- Work order: Reproduce the full listing as it stands. Images do not belong in the copy.

- Extracted records:

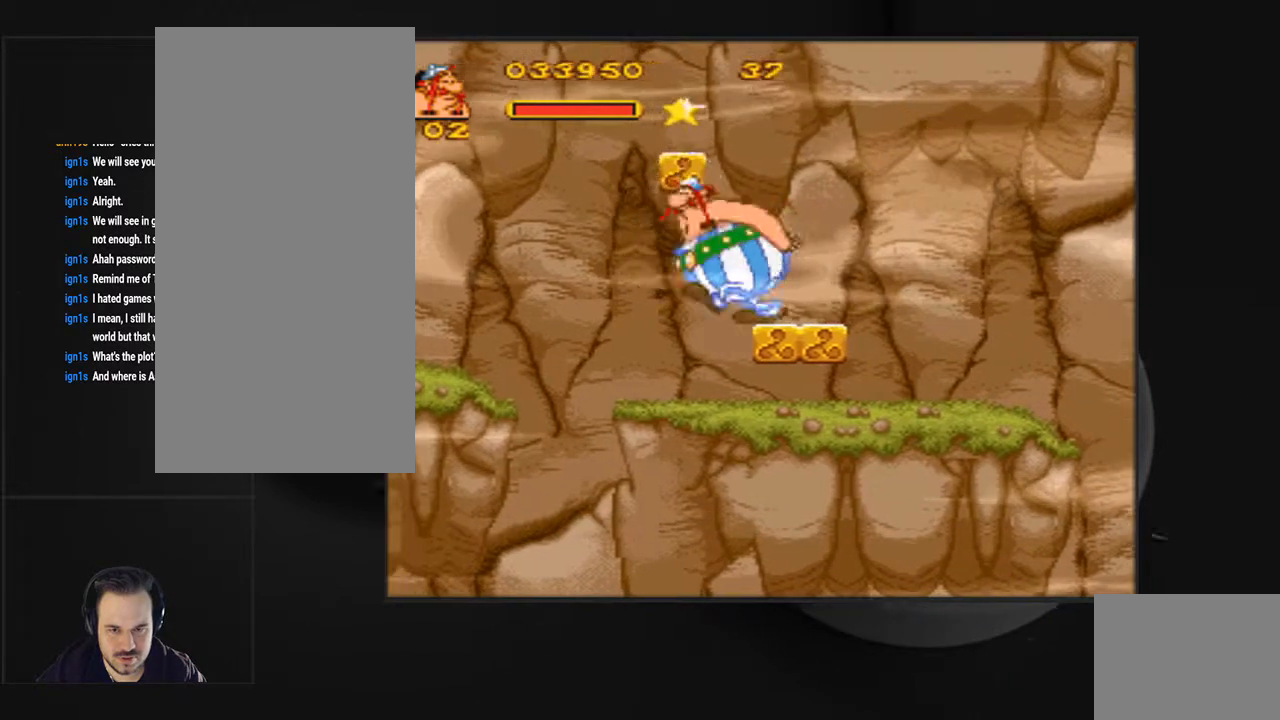
{"buttons": [], "events": [[200, "CIRCLE", "down"], [300, "CIRCLE", "up"]]}
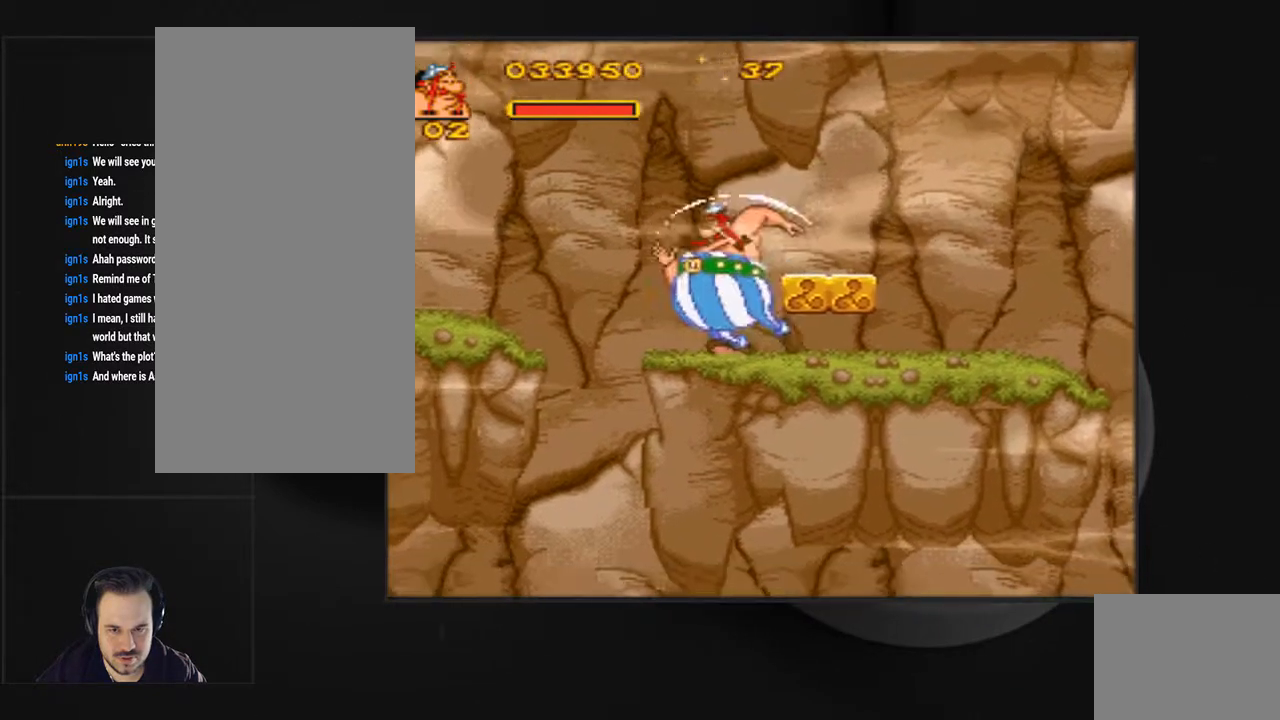
{"buttons": [], "events": [[33, "DPAD_LEFT", "down"], [100, "DPAD_LEFT", "up"], [233, "DPAD_RIGHT", "down"], [367, "CIRCLE", "down"], [367, "DPAD_RIGHT", "up"], [467, "CIRCLE", "up"]]}
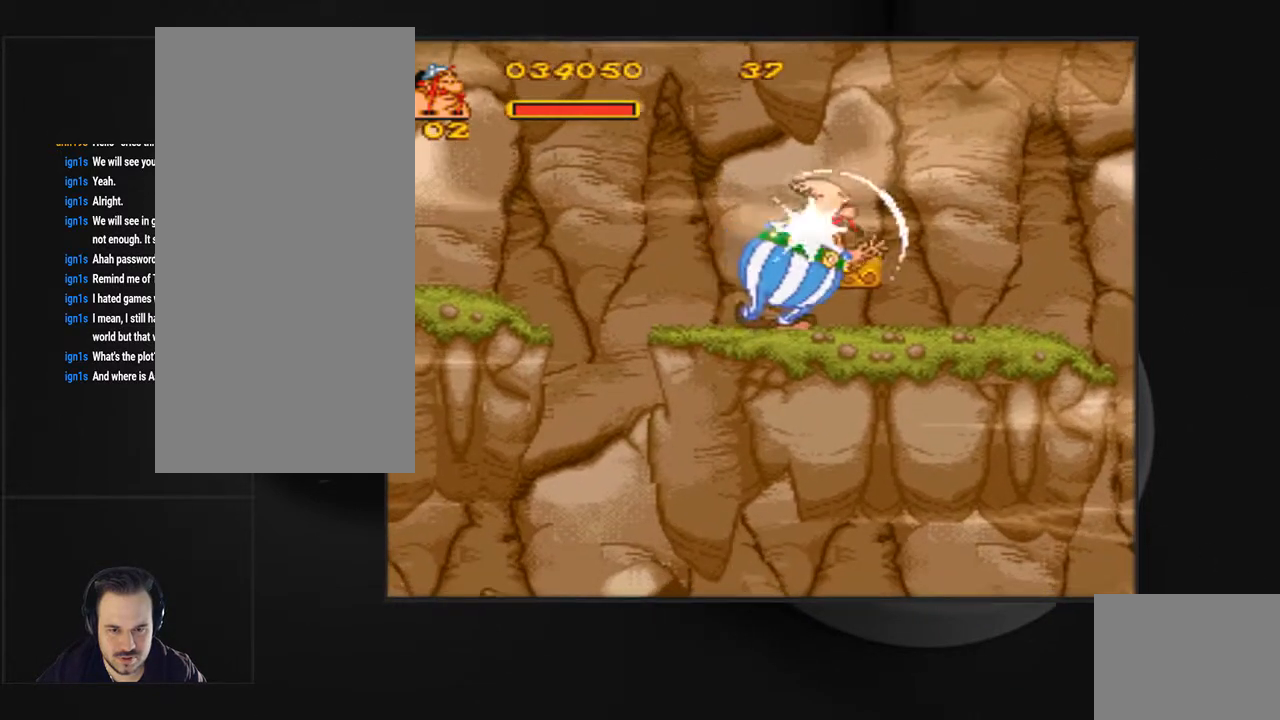
{"buttons": ["CIRCLE", "DPAD_RIGHT"], "events": [[33, "CIRCLE", "down"], [167, "CIRCLE", "up"], [233, "CIRCLE", "down"], [333, "CIRCLE", "up"], [400, "CIRCLE", "down"], [467, "DPAD_RIGHT", "down"]]}
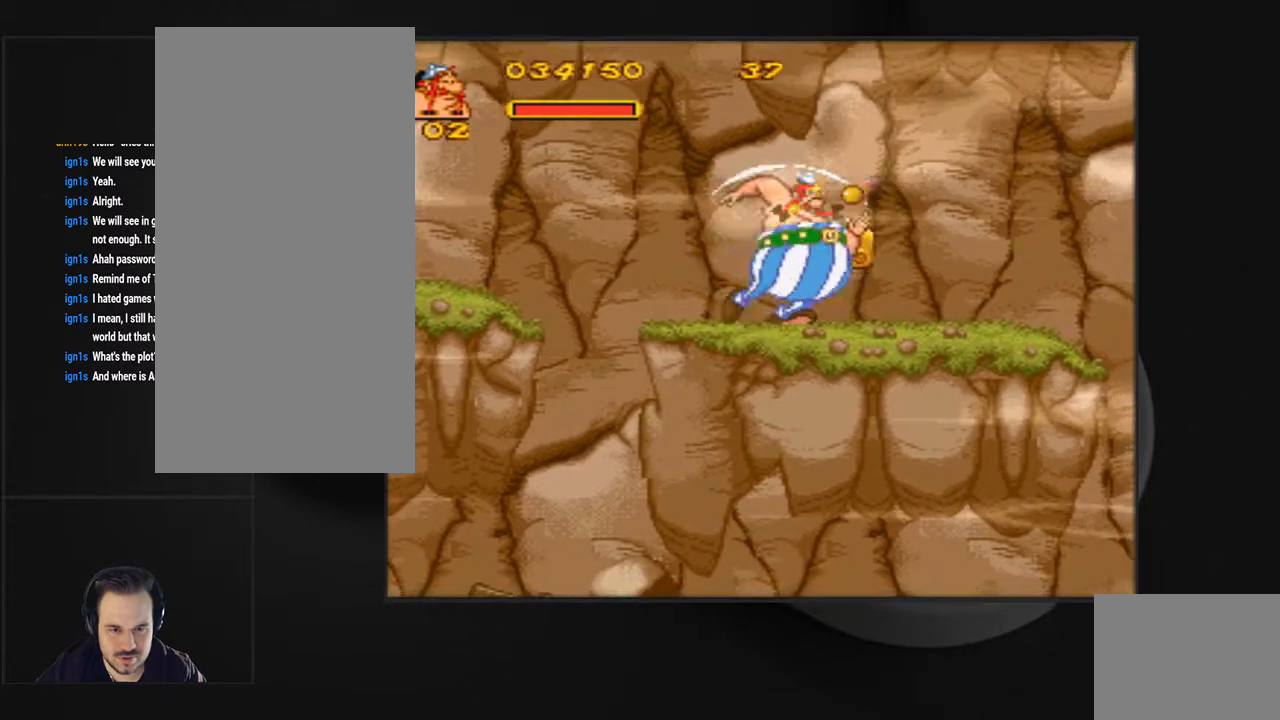
{"buttons": ["DPAD_RIGHT"], "events": [[33, "CIRCLE", "up"]]}
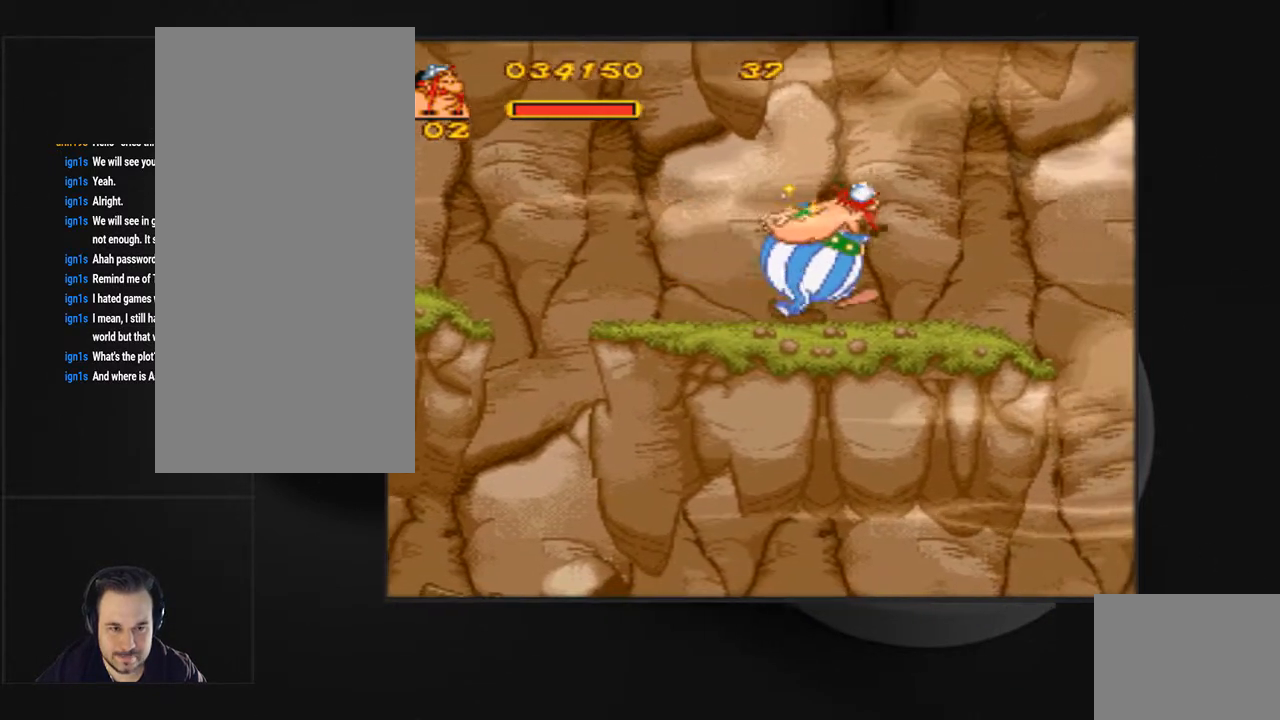
{"buttons": [], "events": [[400, "DPAD_RIGHT", "up"]]}
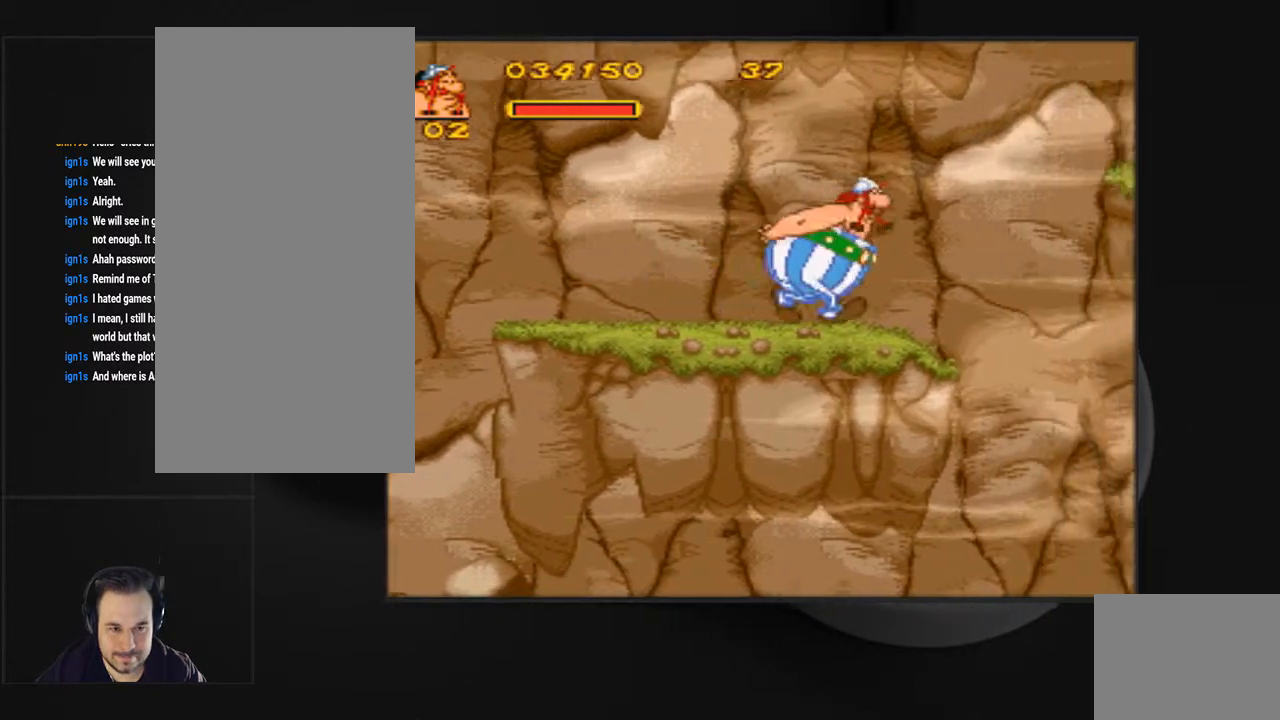
{"buttons": [], "events": [[167, "CIRCLE", "down"], [300, "CIRCLE", "up"]]}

- Result of this exercise:
{"buttons": [], "events": [[200, "CIRCLE", "down"], [300, "CIRCLE", "up"]]}
{"buttons": [], "events": [[33, "DPAD_LEFT", "down"], [100, "DPAD_LEFT", "up"], [233, "DPAD_RIGHT", "down"], [367, "CIRCLE", "down"], [367, "DPAD_RIGHT", "up"], [467, "CIRCLE", "up"]]}
{"buttons": ["CIRCLE", "DPAD_RIGHT"], "events": [[33, "CIRCLE", "down"], [167, "CIRCLE", "up"], [233, "CIRCLE", "down"], [333, "CIRCLE", "up"], [400, "CIRCLE", "down"], [467, "DPAD_RIGHT", "down"]]}
{"buttons": ["DPAD_RIGHT"], "events": [[33, "CIRCLE", "up"]]}
{"buttons": [], "events": [[400, "DPAD_RIGHT", "up"]]}
{"buttons": [], "events": [[167, "CIRCLE", "down"], [300, "CIRCLE", "up"]]}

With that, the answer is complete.